In truth, the contest has a more pivotal role than just selecting who to run the North’s towns, cities, and villages. It’s likely to decide what happens in a more powerful assembly, the Stormont administration and executive that has been boycotted by the Democratic Unionist Party (DUP) since February 2022.
In the last council elections, held in 2019, the DUP won 122 seats and Sinn Féin 105, with the rest divided between Alliance, the SDLP, unionists, and smaller parties.
Although the current campaign is low-key, Sinn Féin, with Michelle O’Neill as Stormont first minister-designate, is poised for a breakthrough and hopes it will also become the lead party on the councils. It has 27 seats on non-sitting Stormont, two ahead of the DUP.
The council results could have a bearing on whether and when the power-sharing Stormont administration returns.
Old voting habits die hard in Northern Ireland where affiliations are largely distilled down to a battle between orange and green, with the center ground Alliance hoping its party color yellow will continue to expand.
The DUP’s boycotting of Stormont is part of its protest against the post-Brexit trading agreement the Northern Ireland Protocol, and now its successor, the Windsor Framework, agreed after lengthy negotiations with the EU and which British Prime Minister Rishi Sunak has pledged won’t be changed under any pressure.
Whether the DUP returns to the Stormont power-sharing administration after the local elections remains uncertain, but there is huge pressure from the public on politicians to get back to business.
The pressure was most notably observed on Sunday, May 14 at the British Academy of Film and Television Awards (BAFTA) when Irish actress Siobhán McSweeney won the best female performance in a comedy program.
Cork-born McSweeney, who plays Sister Michael in the multi-award-winning "Derry Girls," chose a line from her character when she noted she was impressed by how Derry people encompassed the spirit of compromise and resilience despite "indignities, ignorance, and stupidity of your so-called leaders in Dublin, Stormont, and Westminster."
She said, “In the words of my beloved Sister Michael, ‘It’s time they started to wise up.’”

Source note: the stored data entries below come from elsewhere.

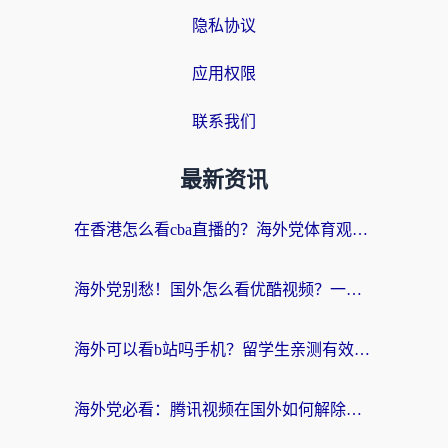
隐私协议
应用权限
联系我们
最新资讯
在香港怎么看cba直播的？海外党体育观赛终极指南：告别版权限制，畅享中文解说
海外党别愁！国外怎么看优酷视频？一招解决追剧、看直播难题
海外可以看b站吗手机？留学生亲测有效的回国加速指南
海外党必看：腾讯视频在国外如何解除地域限制？附优酷咪咕使用指南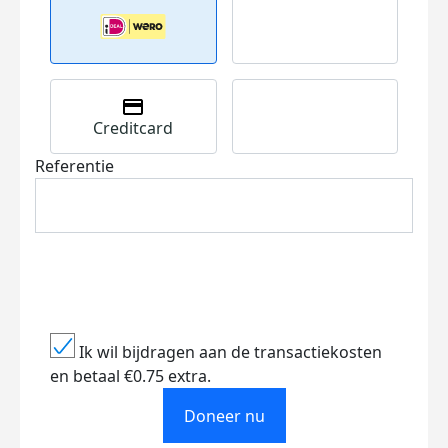
Creditcard
Referentie
Ik wil bijdragen aan de transactiekosten
en betaal €0.75 extra.
Doneer nu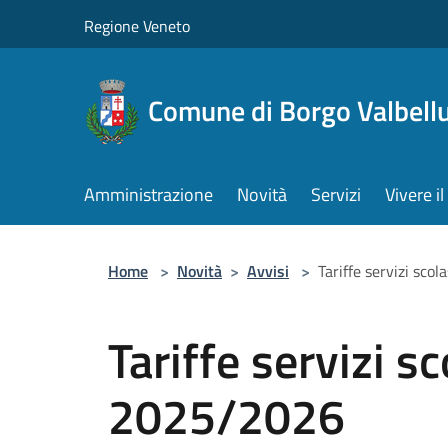
Salta al contenuto principale
Regione Veneto
Comune di Borgo Valbell
Amministrazione
Novità
Servizi
Vivere 
Home
>
Novità
>
Avvisi
>
Tariffe servizi sco
Tariffe servizi sc
2025/2026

DUP leader Sir Jeffrey Donaldson has said his party is pledged to continue its stand on the Windsor Framework after the local elections “until we have properly secured and protected our place within the United Kingdom.”
Sinn Féin, while seeking to become the largest party in local government in Northern Ireland for the first time, also has its focus on Stormont and putting pressure on the DUP to end its boycott.
In her party's manifesto introduction, O'Neill states that the party has been ready to form an executive since last May’s Assembly election.
She urged people to vote for her party to “send a clear signal” to those blocking the restoration of power-sharing.
*This column first appeared in the May 17 edition of the weekly Irish Voice newspaper, sister publication to IrishCentral.